Having grown up in an old house with a vintage bathtub, the first time Lamothe showered slightly traumatized her. Although Lamothe practices personal hygiene, she needs the light and fan off while showering.

“I can only handle one sensory input at a time because of the sensory overload of the water hitting me, the light coming through the bathroom window and too much noise,” said Lamothe.

It is especially important for Lamothe to “turn off” her chromesthesia while teaching class. Chromesthesia involves hearing color associated with sound. The timbre of the instrument and tonality of music make certain colors come to mind. For Lamothe, the bowing of a violin is a gold like a sunset while the plucking of a violin is either green or blue.

“Music has always had color and all sound can be exciting or calming and have texture or weight,” said Lamothe.

While earning her doctorate in musicology at the University of North Carolina at Chapel Hill, chromesthesia helped Lamothe learn a few tricks.

“If the pitches to me have color, then I recognize the tone row. The same things with melodies,” said Lamothe.

With 12-tone music, where the composer doesn’t use traditional major or minor scales, Lamothe can pull out the pitches based on the colors she sees in her mind’s eye.

“To me, it’s just a weird, colorful and musical puzzle game. It doesn’t mean that I’m a musical genius, it just means that some things are quirky,” said Lamothe.

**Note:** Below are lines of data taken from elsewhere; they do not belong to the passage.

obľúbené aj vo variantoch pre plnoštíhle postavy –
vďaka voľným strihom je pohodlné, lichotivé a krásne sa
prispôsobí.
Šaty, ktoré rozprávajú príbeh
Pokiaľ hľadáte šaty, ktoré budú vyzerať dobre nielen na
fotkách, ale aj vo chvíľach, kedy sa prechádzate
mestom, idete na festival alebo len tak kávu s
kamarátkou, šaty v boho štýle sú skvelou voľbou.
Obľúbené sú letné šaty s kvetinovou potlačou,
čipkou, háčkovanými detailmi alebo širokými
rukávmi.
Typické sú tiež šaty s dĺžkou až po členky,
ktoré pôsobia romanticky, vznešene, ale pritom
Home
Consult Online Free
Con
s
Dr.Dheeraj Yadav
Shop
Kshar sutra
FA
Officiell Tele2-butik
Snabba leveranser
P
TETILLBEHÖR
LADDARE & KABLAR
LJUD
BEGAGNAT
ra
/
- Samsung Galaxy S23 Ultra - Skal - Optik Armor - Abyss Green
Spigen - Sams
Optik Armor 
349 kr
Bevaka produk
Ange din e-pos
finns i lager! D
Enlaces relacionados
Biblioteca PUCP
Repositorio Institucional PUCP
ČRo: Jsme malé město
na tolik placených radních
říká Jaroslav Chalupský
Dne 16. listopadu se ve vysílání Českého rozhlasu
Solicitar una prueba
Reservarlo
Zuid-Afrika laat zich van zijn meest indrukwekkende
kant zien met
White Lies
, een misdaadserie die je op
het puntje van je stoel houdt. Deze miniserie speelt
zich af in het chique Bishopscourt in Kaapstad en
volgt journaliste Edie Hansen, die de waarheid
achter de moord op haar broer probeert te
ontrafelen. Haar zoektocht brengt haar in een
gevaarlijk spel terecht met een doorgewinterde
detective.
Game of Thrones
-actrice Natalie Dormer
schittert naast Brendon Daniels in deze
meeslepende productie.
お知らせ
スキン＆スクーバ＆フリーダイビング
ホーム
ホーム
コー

To her husband’s chagrin, Lamothe gravitates more towards cultural and performance theory rather than music theory although she can hear the different colors of tone rows, inversions, retrogrades and retrograde-inversions.

“In a Bach fugue, I can recognize the retrograde because I know it’s the same thing but backwards and it is blue,” said Lamothe.

When Lamothe first started working at the Vatican library, she received a universal calendar as a gift. Universal calendars predict when Feast Days are going to happen through the centuries. But Lamothe realized she didn’t need to use the calendar because she can keep dates straight in her head.

She organizes and sequences time due to her association of colors to the days of the week, months and hours. Lamothe’s perception of time is called spatial sequencing.

“In my mind, February is a dark red, but, when we get to April, it’s pink so I can make the association between the colors,” said Lamothe.

As a little girl, she found it hard not to match her outfit to the color of the week. As an adult, she can rationalize wearing a red-patterned scarf on Wednesday even though Wednesday is green.

Although the lack of color-coordination doesn’t overwhelm Lamothe anymore, the elevators on campus irritate her.

“One of these days I’m going to switch all of the numbers and colors on the elevators across campus so they’re right,” said Lamothe.